[Task objective] Please repeat the lines below word for word, leaving out the pictures.

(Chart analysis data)
===============
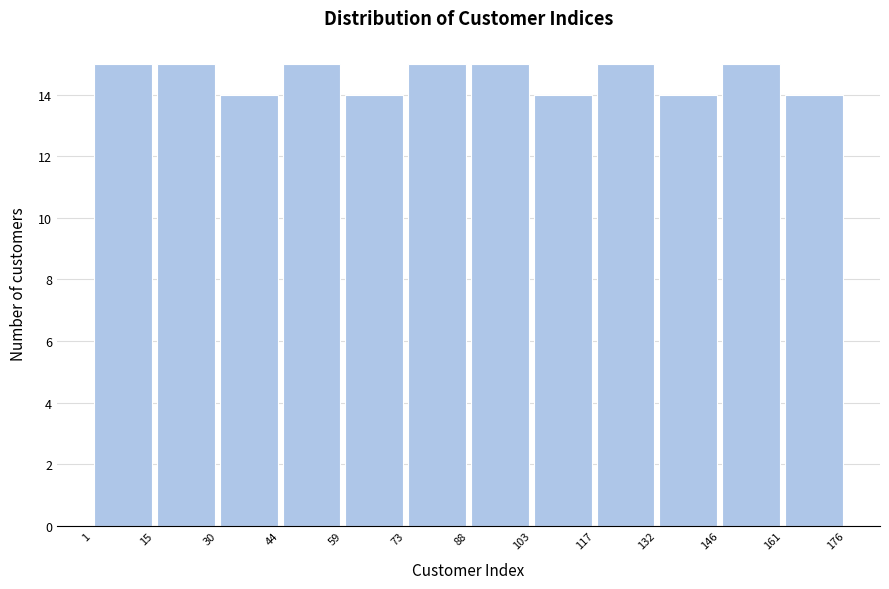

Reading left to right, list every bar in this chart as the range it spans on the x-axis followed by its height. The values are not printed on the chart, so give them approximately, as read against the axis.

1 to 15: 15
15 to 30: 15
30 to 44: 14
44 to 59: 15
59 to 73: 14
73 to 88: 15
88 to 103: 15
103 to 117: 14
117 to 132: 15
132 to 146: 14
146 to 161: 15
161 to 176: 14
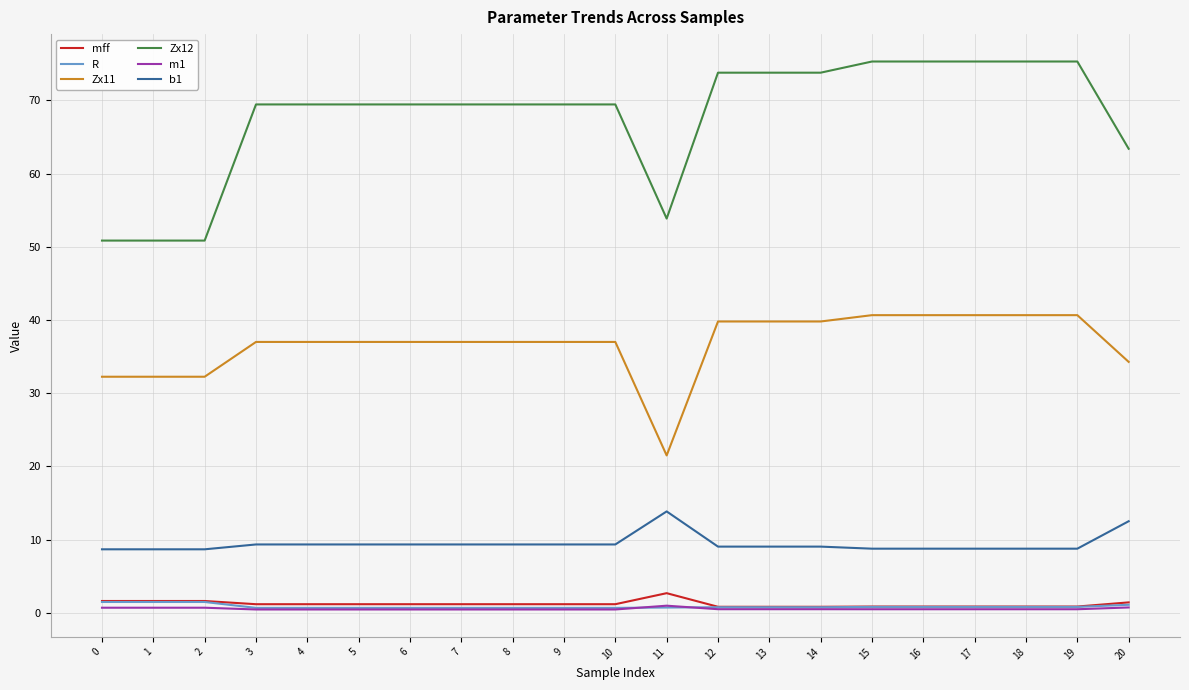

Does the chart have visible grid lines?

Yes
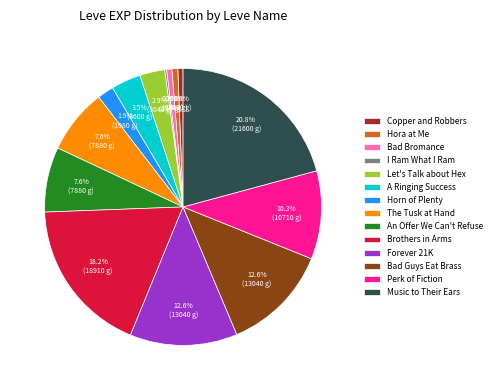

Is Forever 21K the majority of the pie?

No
===============
[Solution]
Reading left to right, list every bar in this chart as the range it spans on the x-axis followed by its height. The values are not printed on the chart, so give them approximately, as read against the axis.

1 to 15: 15
15 to 30: 15
30 to 44: 14
44 to 59: 15
59 to 73: 14
73 to 88: 15
88 to 103: 15
103 to 117: 14
117 to 132: 15
132 to 146: 14
146 to 161: 15
161 to 176: 14

Does the chart have visible grid lines?

Yes

Is Forever 21K the majority of the pie?

No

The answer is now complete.